PROBLEM DESCRIPTION:
Read through the records below and copy each line that uses the word "cudzoziemcy".

THE DATA:
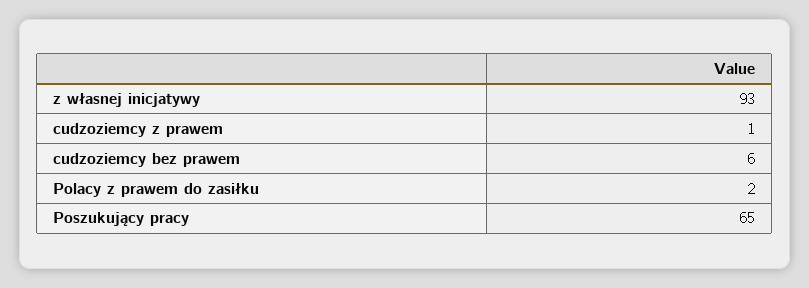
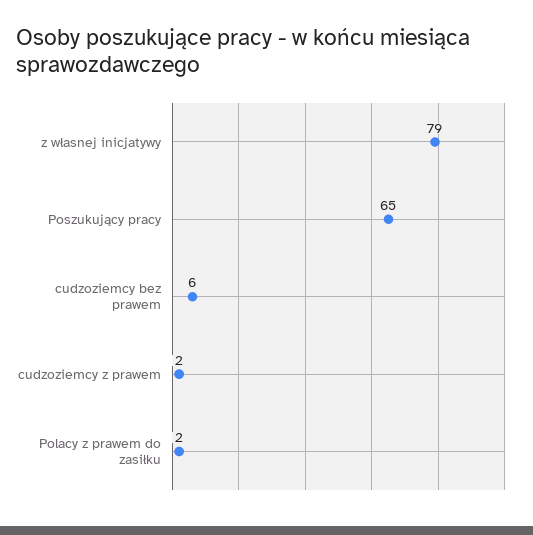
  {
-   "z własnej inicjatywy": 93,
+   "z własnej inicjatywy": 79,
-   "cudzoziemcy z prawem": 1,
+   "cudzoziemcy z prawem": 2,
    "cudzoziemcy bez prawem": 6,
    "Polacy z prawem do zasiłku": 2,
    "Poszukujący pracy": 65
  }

* * *

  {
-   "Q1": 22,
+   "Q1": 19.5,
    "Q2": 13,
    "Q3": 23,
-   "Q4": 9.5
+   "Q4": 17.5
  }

---

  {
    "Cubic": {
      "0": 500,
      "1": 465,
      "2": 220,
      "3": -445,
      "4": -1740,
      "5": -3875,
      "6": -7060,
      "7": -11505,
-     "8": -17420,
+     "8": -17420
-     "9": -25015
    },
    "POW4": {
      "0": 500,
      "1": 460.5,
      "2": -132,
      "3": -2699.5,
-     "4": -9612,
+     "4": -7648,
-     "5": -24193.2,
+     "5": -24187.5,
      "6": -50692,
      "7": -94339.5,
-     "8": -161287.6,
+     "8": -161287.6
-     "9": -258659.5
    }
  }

ANSWER SECTION:
-   "cudzoziemcy z prawem": 1,
+   "cudzoziemcy z prawem": 2,
    "cudzoziemcy bez prawem": 6,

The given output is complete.